YOUR OBJECTIVE –
Answer the following questions using the blog comments below:
(a) According to the commenter who has not struggled with infertility, who is currently struggling with it?
(b) How many retrievals did the commenter who wrote "I love this post!!!!" need in order to get 4 blasts?
(c) What was the commenter addressing Courtney looking for on Pinterest when they came across the blog?

TEXT PROVIDED –
[Start of section]

The anxiety that follows clicking "publish" and waiting for the first few comments is always agonizing. Your responses are a balm, comfort, and encouragement to me. Thank you so much!
I read this post earlier in the day and you've been heavy on my heart since then. I didn't comment earlier because I wasn't sure what to say. Or at least- the right thing to say. I have not struggled with infertility..so I can't even begin to imagine….but I do have a sister that is currently struggling with it. All of this to say- I still don't have the right words to say! i want you to be encouraged and lifted up. Know that I am thinking and praying for you!
I really, really appreciate you not using something cliche to say to fill the void. Hearing, "I have no idea what to say" is MUCH appreciated. Believe me! Thank you so much for your prayers and encouragement.
I love this post!!!! (just not the non-pregnant part) I love everything that you had to say & your appraoch to it all. I could not agree more. We are also big pro-life & thankfully didnt have an blast to spare. 2 retrivals to have enough to get 4 blasts. all but 1 took. AS I always say God is still so involved in IVF. He still has the last say.
I'm so glad that we "know" each other. You have been such a blessing to me. Not only seeing your success that is so encouraging, but also knowing I can ask you anything if I need to!
Joining you in prayer and lifting your sweet family up to the Lord. I am glad you guys are moving forward in this way to grow your family. Will be praying for an all encompassing peace as you and Jim navigate your way through the IVF process.
James 5:16, the prayers of a righteous man accomplish much. Thank you for interceding for us!
Courtney, as a fellow infertile, I wanted to thank you for sharing your story so fully, bravely and honestly. I stumbled onto your blog through a Pinterest post while looking for kitchen curtain ideas (your DIY Burlap Curtains are now on my "to-do" list), but before I found the curtain tutorial, your posts on infertility caught my eye and I immediately dived into them.

[End of section]

Saved entries
[Start of section]

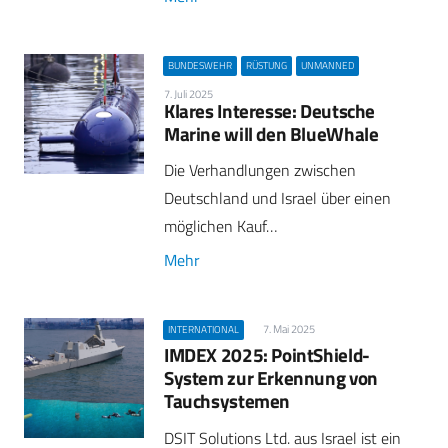
BUNDESWEHR
RÜSTUNG
UNMANNED
7. Juli 2025
Klares Interesse: Deutsche
Marine will den BlueWhale
Die Verhandlungen zwischen
Deutschland und Israel über einen
möglichen Kauf…
Mehr
7. Mai 2025
INTERNATIONAL
IMDEX 2025: PointShield-
System zur Erkennung von
Tauchsystemen
DSIT Solutions Ltd. aus Israel ist ein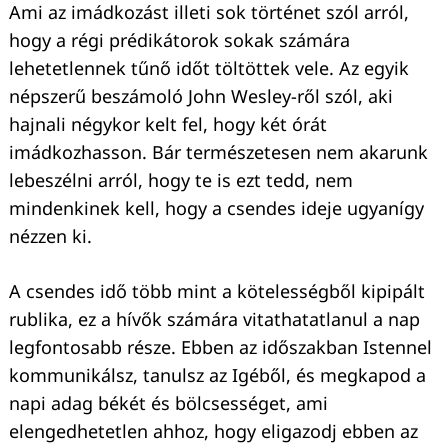
Ami az imádkozást illeti sok történet szól arról,
hogy a régi prédikátorok sokak számára
lehetetlennek tűnő időt töltöttek vele. Az egyik
népszerű beszámoló John Wesley-ről szól, aki
hajnali négykor kelt fel, hogy két órát
imádkozhasson. Bár természetesen nem akarunk
lebeszélni arról, hogy te is ezt tedd, nem
mindenkinek kell, hogy a csendes ideje ugyanígy
nézzen ki.
A csendes idő több mint a kötelességből kipipált
rublika, ez a hívők számára vitathatatlanul a nap
legfontosabb része. Ebben az időszakban Istennel
kommunikálsz, tanulsz az Igéből, és megkapod a
napi adag békét és bölcsességet, ami
elengedhetetlen ahhoz, hogy eligazodj ebben az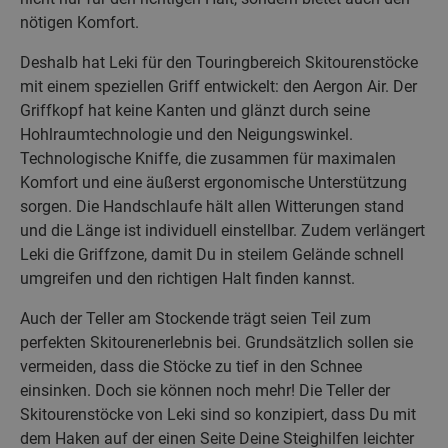
nötigen Komfort.
Deshalb hat Leki für den Touringbereich Skitourenstöcke
mit einem speziellen Griff entwickelt: den Aergon Air. Der
Griffkopf hat keine Kanten und glänzt durch seine
Hohlraumtechnologie und den Neigungswinkel.
Technologische Kniffe, die zusammen für maximalen
Komfort und eine äußerst ergonomische Unterstützung
sorgen. Die Handschlaufe hält allen Witterungen stand
und die Länge ist individuell einstellbar. Zudem verlängert
Leki die Griffzone, damit Du in steilem Gelände schnell
umgreifen und den richtigen Halt finden kannst.
Auch der Teller am Stockende trägt seien Teil zum
perfekten Skitourenerlebnis bei. Grundsätzlich sollen sie
vermeiden, dass die Stöcke zu tief in den Schnee
einsinken. Doch sie können noch mehr! Die Teller der
Skitourenstöcke von Leki sind so konzipiert, dass Du mit
dem Haken auf der einen Seite Deine Steighilfen leichter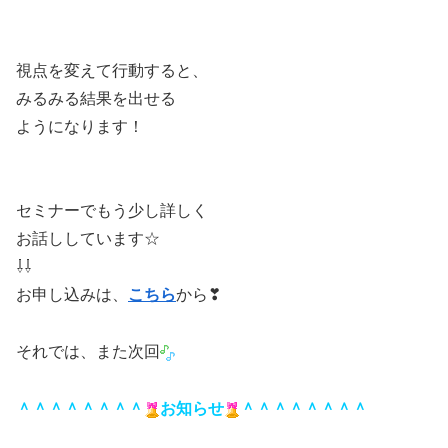
視点を変えて行動すると、
みるみる結果を出せる
ようになります！
セミナーでもう少し詳しく
お話ししています☆
⇩⇩
お申し込みは、
こちら
から❣
それでは、また次回
＾＾＾＾＾＾＾＾
お知らせ
＾＾＾＾＾＾＾＾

[End of section]

RESULT OF THIS TASK –
(a) The commenter's sister.
(b) Two retrievals.
(c) Kitchen curtain ideas.